Template matching is the process of determining if one or more template patterns appear in a table of data. This is done by attempting to match all column values of each template row to contiguous rows and columns in the data table.
Matching Process¶
A ‘key’ column is added to the target dataframe, where all row values are transformed and concatenated into a single string using the same logic that generated the template keys.
Templates are sorted by row length (number of terms in the template row) and number of rows (during configuration loading), so that the most complex templates are matched first.
The process iterates through the templates and data table rows, attempting to find the first key of the template in the key of each table row. If a match is found, it attempts to match subsequent template rows, if any.
If all of the template row matches are found in the keys of consecutive table rows - starting from the same table column - the template is considered matched.
The table row keys are updated to remove the portions that matched the template keys, and the process continues to attempt matching for other templates.

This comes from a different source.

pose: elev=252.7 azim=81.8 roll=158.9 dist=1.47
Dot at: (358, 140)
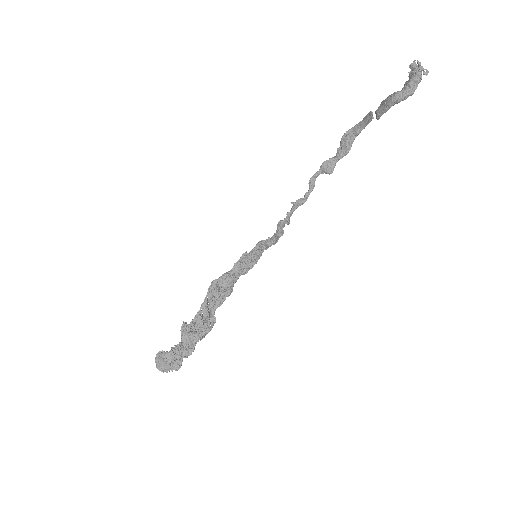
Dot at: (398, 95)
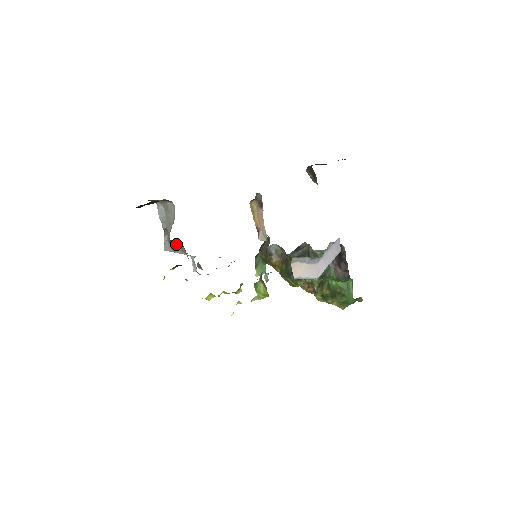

In this way, multiple templates can be matched in a single original table, with the most unique templates taking precedence, and avoiding overlap between template keys.
The first and last row and column numbers are recorded for use in table refinement.
Warning
It is possible that the same template pattern could apply to more than one test type.
E.g. CVDComposition and DLComposition share some common columns. This is not currently handled, and the first matching template will set the table type.
Elsewhere in the app, there is logic (see get_previous_primary_table in fdReport) that finds the first main table type (e.g. cvdTest, dlTest, separatorTest) prior to the current table.
If a template is matched (e.g. DLComposition) that does not align with the previous primary table type (e.g. cvdTest), then that match could be rejected.
Test-Specific Template Processing¶
Additional processing is performed depending on the table type. This may include:
Truncating the table after two consecutive empty rows.
Truncating the table if the first column transitions from numeric to non-numeric values.
This is typically used for tables that contain step pressure.
Truncating the table based on row values matching text strings in the stop text collection in the configuration cache.
Removing empty rows.
Flattening the data from matrix-like to record format, where each row contains a single test result.
Fixing ambiguous column names.
Composition tables often have columns for the symbol and name of the components, but only a single column label.
‘symbol’ and ‘component’ labels are added to the column names to disambiguate them.
Complex custom processing as needed.
Table Refinement¶
When a template is matched, the data table is refined as follows:
Rows above the first matched template row are removed.
Columns before and after the matched template columns are removed.
Column values of the matched template rows are concatenated into single values, and promoted to be the table column names.
Test-specific processing is applied (if enabled), based on the identified table type. This typically involves truncation of the table based on specific rules and may include additional transformations to the data.
Empty rows are removed.
If multiple templates were matched to the original table:
Tables are truncated at the start of the next template if any overlap remains.
New report tables are created for each template match after the first.